**The problem:** Every line in the entries where "controller" is found should be copied.

**Data for this task:**
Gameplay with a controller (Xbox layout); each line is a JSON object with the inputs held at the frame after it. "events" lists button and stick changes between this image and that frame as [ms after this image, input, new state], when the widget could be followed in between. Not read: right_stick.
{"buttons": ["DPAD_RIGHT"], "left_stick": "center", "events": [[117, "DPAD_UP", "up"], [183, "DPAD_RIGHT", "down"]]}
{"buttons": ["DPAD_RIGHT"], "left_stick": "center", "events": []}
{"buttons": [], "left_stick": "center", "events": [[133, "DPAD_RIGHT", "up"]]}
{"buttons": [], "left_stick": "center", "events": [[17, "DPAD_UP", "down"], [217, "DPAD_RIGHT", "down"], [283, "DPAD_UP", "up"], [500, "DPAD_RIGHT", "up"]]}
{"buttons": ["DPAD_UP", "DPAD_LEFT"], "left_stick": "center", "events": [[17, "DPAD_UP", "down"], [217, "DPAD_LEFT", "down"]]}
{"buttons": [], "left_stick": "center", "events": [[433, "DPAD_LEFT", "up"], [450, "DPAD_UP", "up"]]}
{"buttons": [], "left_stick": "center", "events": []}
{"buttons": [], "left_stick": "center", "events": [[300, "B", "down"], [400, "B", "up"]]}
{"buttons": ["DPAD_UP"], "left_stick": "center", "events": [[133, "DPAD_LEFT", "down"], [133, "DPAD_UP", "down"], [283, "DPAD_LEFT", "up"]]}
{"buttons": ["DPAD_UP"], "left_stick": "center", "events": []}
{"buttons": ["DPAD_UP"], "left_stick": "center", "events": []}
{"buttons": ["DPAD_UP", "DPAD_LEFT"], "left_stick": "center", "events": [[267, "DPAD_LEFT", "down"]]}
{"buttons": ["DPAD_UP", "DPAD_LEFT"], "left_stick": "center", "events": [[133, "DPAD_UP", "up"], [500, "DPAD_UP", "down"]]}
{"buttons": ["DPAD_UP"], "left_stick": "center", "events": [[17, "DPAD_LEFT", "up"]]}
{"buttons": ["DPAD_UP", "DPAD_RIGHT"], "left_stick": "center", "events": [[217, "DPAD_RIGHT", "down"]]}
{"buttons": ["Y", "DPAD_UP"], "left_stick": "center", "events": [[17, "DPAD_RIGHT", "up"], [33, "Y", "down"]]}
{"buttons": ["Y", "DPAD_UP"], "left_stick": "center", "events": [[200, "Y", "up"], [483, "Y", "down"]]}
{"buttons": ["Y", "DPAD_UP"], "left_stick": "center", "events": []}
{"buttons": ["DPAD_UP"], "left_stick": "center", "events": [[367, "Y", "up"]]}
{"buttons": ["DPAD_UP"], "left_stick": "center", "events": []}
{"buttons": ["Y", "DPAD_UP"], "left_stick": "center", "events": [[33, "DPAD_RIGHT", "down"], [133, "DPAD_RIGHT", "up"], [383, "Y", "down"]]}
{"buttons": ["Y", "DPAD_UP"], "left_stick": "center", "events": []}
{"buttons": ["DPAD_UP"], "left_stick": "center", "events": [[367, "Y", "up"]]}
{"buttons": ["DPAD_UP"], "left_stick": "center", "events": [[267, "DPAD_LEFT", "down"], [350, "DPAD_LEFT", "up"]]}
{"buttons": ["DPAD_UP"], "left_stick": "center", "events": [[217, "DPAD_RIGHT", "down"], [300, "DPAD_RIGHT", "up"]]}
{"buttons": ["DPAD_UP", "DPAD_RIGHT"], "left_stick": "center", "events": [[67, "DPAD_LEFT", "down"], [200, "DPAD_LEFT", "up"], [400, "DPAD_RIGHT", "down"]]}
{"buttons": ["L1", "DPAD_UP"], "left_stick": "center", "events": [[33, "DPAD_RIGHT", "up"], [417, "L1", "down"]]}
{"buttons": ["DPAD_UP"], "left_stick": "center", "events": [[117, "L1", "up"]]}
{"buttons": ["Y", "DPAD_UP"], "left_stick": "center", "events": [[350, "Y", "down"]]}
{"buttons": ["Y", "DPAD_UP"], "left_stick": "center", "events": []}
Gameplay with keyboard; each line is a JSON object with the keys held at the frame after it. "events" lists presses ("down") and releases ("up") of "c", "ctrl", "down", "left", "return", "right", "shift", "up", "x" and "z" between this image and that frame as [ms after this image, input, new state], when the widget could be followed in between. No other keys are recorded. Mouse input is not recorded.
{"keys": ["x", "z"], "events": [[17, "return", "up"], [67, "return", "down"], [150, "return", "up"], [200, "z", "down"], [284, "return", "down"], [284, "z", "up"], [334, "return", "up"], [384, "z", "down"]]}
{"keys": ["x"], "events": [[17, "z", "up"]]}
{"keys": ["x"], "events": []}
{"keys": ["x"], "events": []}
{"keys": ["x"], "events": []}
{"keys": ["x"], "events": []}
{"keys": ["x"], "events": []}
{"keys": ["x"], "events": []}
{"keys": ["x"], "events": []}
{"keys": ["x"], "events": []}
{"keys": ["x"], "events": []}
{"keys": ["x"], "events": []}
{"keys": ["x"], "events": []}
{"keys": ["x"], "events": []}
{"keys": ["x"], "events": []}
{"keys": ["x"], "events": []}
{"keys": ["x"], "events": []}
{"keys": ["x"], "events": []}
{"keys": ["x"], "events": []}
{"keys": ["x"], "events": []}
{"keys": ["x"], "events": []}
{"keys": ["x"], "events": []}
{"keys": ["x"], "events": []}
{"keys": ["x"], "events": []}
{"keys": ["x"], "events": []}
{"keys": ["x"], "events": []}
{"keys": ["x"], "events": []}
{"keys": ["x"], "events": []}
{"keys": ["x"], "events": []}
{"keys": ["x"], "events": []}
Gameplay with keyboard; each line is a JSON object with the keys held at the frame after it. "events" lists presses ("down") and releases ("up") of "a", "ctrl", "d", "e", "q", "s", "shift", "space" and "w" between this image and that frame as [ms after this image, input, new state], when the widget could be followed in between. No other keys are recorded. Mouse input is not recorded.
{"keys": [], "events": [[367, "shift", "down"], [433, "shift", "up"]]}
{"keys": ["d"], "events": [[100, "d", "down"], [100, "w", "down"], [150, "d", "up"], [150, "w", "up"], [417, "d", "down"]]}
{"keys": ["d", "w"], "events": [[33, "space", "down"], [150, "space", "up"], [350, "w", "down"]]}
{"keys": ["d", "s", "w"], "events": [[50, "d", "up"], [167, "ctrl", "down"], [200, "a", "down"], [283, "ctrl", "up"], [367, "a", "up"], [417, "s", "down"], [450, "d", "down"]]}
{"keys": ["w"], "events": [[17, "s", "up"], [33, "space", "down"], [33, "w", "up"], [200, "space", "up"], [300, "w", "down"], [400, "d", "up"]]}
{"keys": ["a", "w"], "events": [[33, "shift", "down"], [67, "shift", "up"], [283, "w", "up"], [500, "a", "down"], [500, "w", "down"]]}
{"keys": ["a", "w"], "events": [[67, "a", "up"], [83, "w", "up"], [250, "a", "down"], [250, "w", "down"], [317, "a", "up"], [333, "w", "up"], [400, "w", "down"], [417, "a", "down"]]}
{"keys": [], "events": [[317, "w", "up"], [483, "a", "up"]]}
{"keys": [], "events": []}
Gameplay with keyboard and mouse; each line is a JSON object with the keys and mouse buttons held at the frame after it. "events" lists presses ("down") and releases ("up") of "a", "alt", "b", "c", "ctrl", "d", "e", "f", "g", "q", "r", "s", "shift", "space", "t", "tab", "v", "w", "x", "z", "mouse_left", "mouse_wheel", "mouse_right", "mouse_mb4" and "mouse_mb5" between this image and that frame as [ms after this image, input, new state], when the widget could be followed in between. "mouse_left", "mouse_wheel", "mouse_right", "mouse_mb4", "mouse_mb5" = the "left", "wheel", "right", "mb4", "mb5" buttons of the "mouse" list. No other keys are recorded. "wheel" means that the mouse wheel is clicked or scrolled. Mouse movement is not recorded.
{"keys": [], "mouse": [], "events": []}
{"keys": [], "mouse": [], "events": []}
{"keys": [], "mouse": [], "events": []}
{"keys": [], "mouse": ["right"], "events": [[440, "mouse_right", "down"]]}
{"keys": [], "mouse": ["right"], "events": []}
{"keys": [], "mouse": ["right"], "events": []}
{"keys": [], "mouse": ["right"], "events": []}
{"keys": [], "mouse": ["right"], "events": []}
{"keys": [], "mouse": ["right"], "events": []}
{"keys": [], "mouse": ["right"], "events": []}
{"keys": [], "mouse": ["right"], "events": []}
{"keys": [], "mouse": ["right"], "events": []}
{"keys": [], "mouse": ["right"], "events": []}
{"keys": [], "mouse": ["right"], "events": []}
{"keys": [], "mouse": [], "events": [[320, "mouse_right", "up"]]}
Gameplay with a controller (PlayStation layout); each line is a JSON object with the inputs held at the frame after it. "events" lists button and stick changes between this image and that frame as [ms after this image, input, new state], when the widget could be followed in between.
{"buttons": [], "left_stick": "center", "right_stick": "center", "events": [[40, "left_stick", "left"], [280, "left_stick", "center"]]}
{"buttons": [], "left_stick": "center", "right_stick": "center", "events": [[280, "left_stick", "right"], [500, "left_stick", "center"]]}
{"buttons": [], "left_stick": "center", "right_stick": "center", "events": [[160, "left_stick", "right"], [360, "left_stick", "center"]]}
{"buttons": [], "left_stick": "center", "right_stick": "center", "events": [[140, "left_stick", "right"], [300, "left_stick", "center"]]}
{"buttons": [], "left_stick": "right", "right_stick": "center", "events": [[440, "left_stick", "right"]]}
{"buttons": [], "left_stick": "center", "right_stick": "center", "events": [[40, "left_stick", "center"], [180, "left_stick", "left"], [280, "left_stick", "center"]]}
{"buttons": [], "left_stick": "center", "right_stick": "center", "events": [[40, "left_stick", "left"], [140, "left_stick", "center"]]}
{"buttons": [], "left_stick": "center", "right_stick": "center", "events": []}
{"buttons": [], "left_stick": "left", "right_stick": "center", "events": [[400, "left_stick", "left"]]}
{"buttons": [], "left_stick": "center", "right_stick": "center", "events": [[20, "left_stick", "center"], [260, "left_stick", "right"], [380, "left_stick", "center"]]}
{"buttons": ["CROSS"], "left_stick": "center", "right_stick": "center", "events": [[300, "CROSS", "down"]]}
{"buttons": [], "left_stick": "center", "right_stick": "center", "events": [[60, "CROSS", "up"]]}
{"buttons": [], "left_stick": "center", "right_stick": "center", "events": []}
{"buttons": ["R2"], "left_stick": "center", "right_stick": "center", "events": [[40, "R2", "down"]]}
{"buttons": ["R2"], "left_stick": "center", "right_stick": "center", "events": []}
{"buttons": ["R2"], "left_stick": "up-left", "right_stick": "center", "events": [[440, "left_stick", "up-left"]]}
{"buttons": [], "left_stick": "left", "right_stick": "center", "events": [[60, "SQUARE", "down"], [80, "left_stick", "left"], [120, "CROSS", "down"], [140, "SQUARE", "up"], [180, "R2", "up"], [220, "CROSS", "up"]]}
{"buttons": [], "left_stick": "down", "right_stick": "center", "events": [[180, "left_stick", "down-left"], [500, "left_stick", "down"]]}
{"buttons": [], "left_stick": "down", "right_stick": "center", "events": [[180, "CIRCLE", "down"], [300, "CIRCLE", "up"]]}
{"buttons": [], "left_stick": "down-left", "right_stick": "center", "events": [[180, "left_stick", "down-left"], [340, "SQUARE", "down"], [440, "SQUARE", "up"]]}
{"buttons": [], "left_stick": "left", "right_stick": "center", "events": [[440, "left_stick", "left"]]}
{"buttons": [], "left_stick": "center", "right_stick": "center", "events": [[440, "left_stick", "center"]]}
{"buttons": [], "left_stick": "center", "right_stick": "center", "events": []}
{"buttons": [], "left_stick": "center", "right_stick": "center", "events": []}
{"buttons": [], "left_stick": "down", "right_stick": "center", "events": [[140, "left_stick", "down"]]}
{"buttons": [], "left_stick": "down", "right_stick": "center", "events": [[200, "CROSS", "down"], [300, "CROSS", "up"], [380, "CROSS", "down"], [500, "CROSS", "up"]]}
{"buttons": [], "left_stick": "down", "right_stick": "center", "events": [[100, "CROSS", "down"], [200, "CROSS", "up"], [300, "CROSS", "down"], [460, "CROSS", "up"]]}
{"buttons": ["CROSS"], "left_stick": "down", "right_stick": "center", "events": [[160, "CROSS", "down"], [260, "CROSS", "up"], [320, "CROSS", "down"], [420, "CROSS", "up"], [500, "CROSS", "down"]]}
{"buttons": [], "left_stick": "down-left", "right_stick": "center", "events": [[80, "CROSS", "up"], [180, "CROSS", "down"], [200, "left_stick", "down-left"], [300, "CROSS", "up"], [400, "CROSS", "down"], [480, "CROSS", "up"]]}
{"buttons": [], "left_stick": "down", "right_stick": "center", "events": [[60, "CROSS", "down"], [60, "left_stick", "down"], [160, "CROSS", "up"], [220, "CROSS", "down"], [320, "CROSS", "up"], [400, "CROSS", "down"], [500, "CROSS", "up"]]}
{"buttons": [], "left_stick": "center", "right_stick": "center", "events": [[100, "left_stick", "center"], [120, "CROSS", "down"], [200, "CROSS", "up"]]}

**Output for this exercise:**
Gameplay with a controller (Xbox layout); each line is a JSON object with the inputs held at the frame after it. "events" lists button and stick changes between this image and that frame as [ms after this image, input, new state], when the widget could be followed in between. Not read: right_stick.
Gameplay with a controller (PlayStation layout); each line is a JSON object with the inputs held at the frame after it. "events" lists button and stick changes between this image and that frame as [ms after this image, input, new state], when the widget could be followed in between.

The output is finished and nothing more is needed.